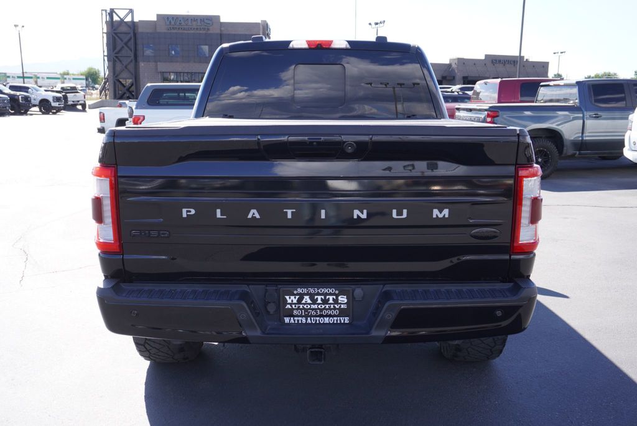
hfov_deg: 57.2
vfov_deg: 40.0
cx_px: 318
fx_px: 584
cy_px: 213
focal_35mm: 33
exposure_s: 1/125
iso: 100
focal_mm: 22
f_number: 5.6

----

**Exercise brief**
Each entry above should be reproduced exactly, with the pictures removed.

**Your response**
hfov_deg: 57.2
vfov_deg: 40.0
cx_px: 318
fx_px: 584
cy_px: 213
focal_35mm: 33
exposure_s: 1/125
iso: 100
focal_mm: 22
f_number: 5.6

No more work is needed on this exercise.